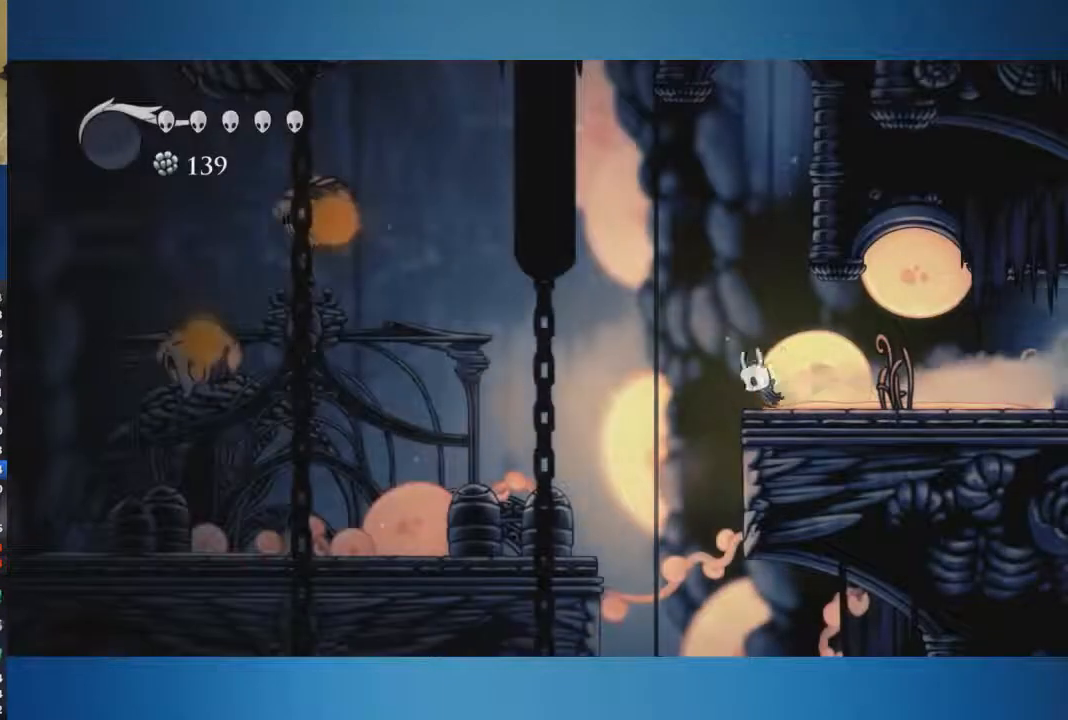
{"buttons": [], "left_stick": "left", "right_stick": "center", "button_events": []}
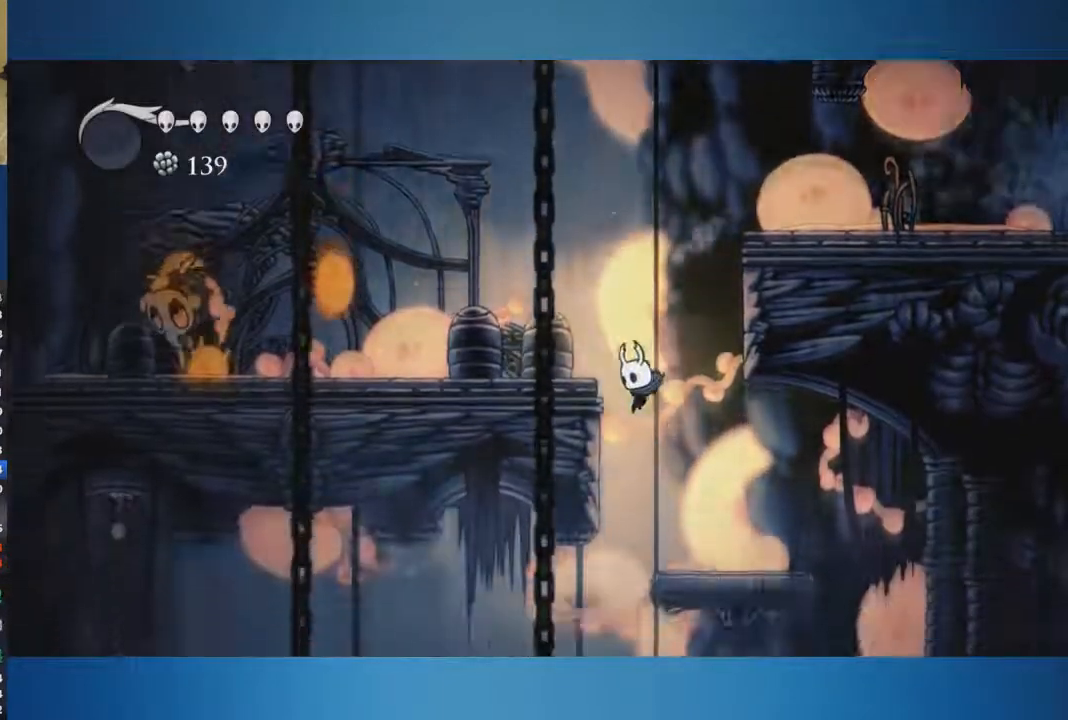
{"buttons": [], "left_stick": "left", "right_stick": "center", "button_events": []}
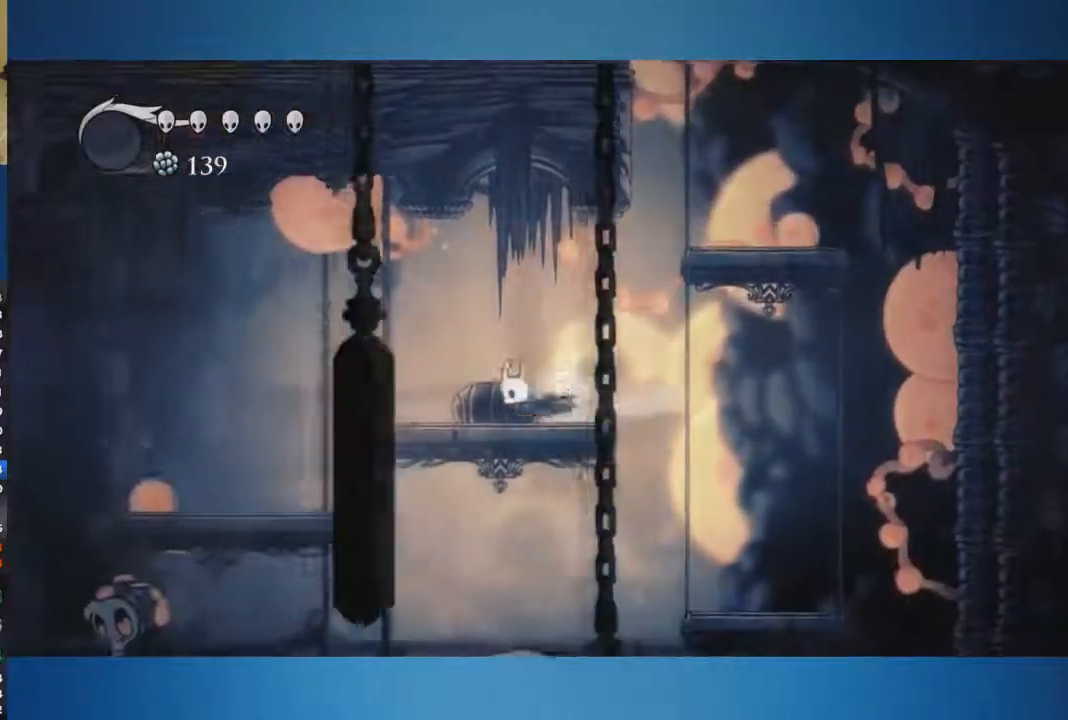
{"buttons": [], "left_stick": "center", "right_stick": "center", "button_events": []}
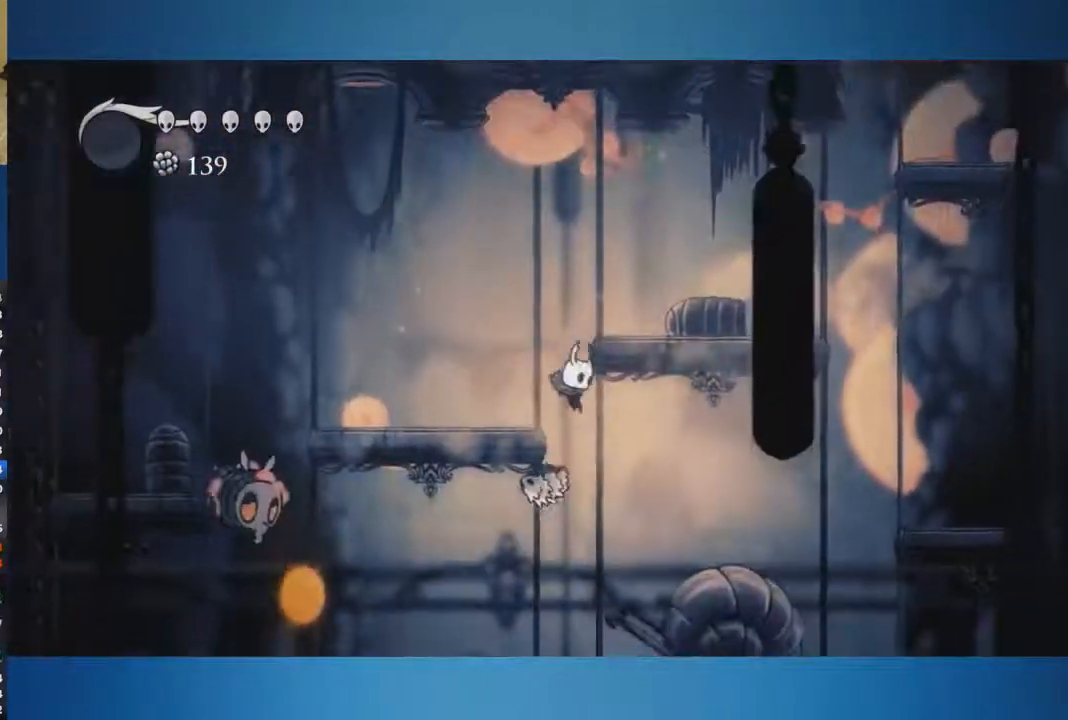
{"buttons": ["SELECT"], "left_stick": "center", "right_stick": "center", "button_events": [[83, "SELECT", "down"]]}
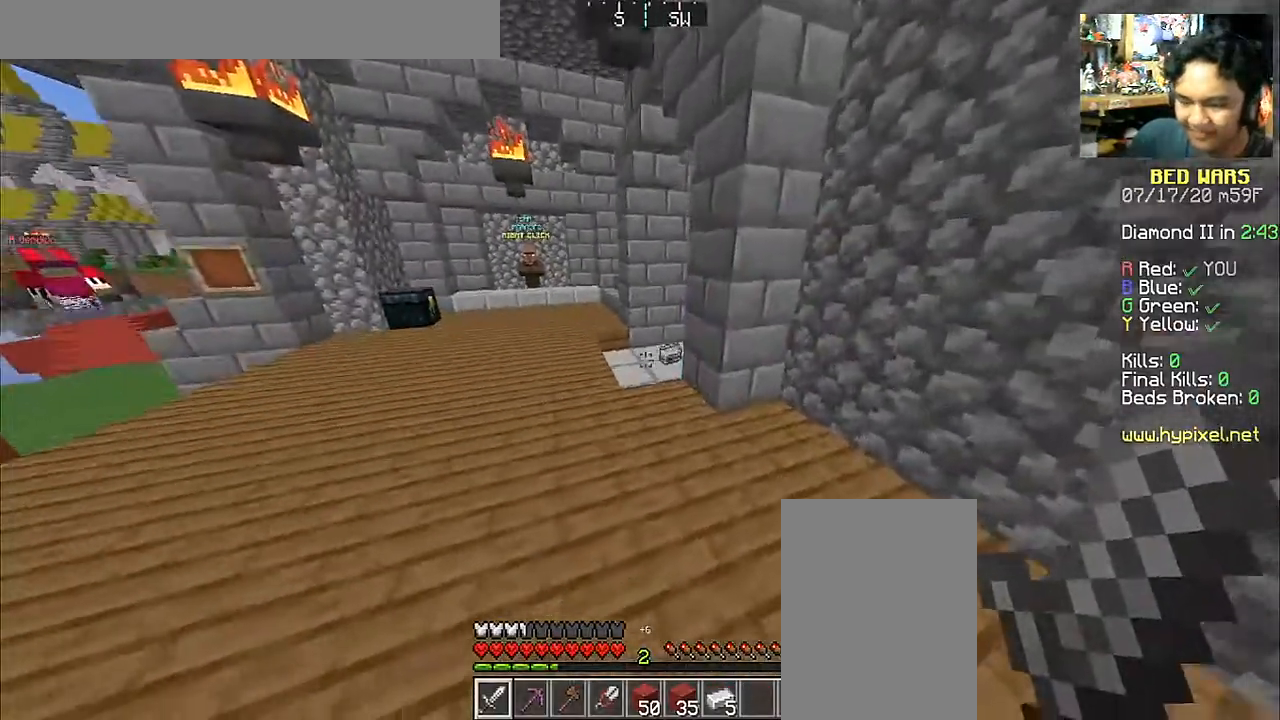
Gameplay with keyboard and mouse; each line is a JSON object with the keys and mouse buttons held at the frame after it. "events" lists presses ("down") and releases ("up") of "a", "d", "s", "space", "w", "mouse_left" and "mouse_right" between this image and that frame as [ms after this image, input, new state], when the widget could be followed in between. "mouse_left", "mouse_right" = the "left", "right" buttons of the "mouse" list. No other keys are recorded. Fast repeated clicks can show as one long hold. Mouse movement is not recorded.
{"keys": ["space", "w"], "mouse": [], "events": [[117, "a", "down"], [317, "space", "down"], [367, "a", "up"]]}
• • •
Requirement
Of all the lines in the entries, count those with the string "center", and report only that number.

Response
4